> bits_and_friends _

$ cat /blog/2026-05-27-datenqualitaet-durch-ki-gestuetzte-standardisierung.en.md

Data quality through AI-supported standardisation — small effects, big impact

[de] [en]

In every ERP report, every BI dashboard, every analysis, the same question eventually arises: “Can we trust these numbers?” The answer is usually: “As much as the master data behind them.” And master data is the thing that gets the least maintenance in most mid-sized companies — because maintenance costs time and nobody directly benefits.

AI changes the economics of that maintenance.

Where data quality emerges — and where it tips

Data quality emerges not from a one-off cleanup, but from continuous care with every new transaction. When the “industry” field is left blank or filled with “other” on a new customer, the later analysis by industry is worthless. When a supplier appears three times with slightly different spellings in the system, “top-10 suppliers” is misleading.

These small errors do not come from carelessness, but from haste. Nobody deliberately enters bad data — but under time pressure the entry process gets shortened, and the missing field stays empty.

How AI catches the haste

AI can act in three places without much effort and improve quality:

  • At creation: when a new customer, supplier or item is created, AI suggests missing fields based on existing information (name, address, web domain). Industry from the company name, VAT ID from the public register, contact person from the signature of the first email. The operator checks and accepts.
  • At recognition: when a document arrives that belongs to an existing supplier (in slightly different spelling), it is matched to the correct master record — instead of creating a new one. Duplicates are not even produced.
  • At refresh: master data is periodically reconciled against external sources — commercial register, VAT-ID database, postal code register. Out-of-date or incorrect data is proposed for update.

In all three cases the AI is proposing, the human decides. But the burden of proposal creation — which today usually sits with the user — disappears.

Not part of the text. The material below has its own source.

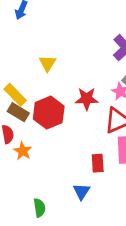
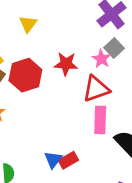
red rectangle: (98, 163) -> (68, 160), moved, turned 60

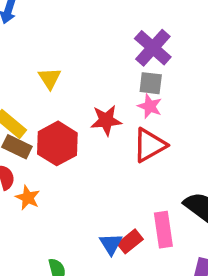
gray square: (114, 48) -> (151, 83), moved, turned -30
pink rectangle: (100, 120) -> (163, 230), moved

What can actually be measured

In projects we have accompanied, the following metrics change measurably in the first six months:

  • Share of fully populated master records: typical jump from 50–60 % to >90 %.
  • Share of duplicates in customer and supplier master: drop from 5–15 % to <1 %.
  • Share of correctly classified documents: rise from about 70 % to >95 %.
  • Effort for “data correction” in month-end / quarter-end preparation: reduction by 50–70 %.

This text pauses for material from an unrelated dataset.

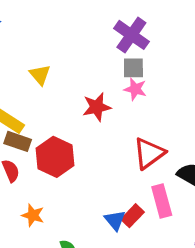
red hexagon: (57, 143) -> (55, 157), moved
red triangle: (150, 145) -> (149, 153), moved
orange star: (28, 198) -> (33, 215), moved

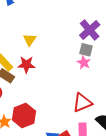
red star: (97, 107) -> (26, 65), moved
red hexagon: (55, 157) -> (24, 116), moved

The last two numbers are the ones that arrive in the company — closing preparation becomes calmer, reporting more reliable, and nobody spends entire days clearing inconsistencies out of the data.

Which preconditions are really necessary

The honest list of preconditions is shorter than often assumed:

  • Access to the data sources. The AI must be allowed to read from and write to master data — via official interfaces, not UI automation.
  • Defined target fields. Which fields really have to be filled? Which can stay empty? This question has to be answered once — usually it never was before.
  • Responsibility for approvals. Who decides on contentious proposals (e.g. is this really the same supplier or a different one)? This role often exists already, but it is not explicitly named.

What is not necessary: a giant master-data management project with its own software. AI-supported data quality builds on existing systems and makes them better — it does not replace them.

Where caution is appropriate

For all the enthusiasm: three points require human judgement.

  • Automatic corrections without trace. If AI overwrites data without an audit trail, nobody later knows what it changed. Every change must be documented.
  • Adjustments without versioning. Master data has history — address change, name change, legal form change. The AI must not overwrite history, but keep the older version.
  • External data sources as sole truth. When an external database service has a different address than the master record, the external service is not always correct. Sometimes our data is more current. Suggest yes — adopt only after review.

What becomes visible in the end

Data quality is one of the few topics where the investment pays back disproportionately over time. Every good analysis, every good decision, every good AI application in the company builds on it. Whoever becomes consistent early has a different basis in two years — and it costs them not more effort, but less.

AI turns an effortful, often neglected background activity into an almost invisible but effective accompaniment of daily work. That is not spectacular — but it is sustainable.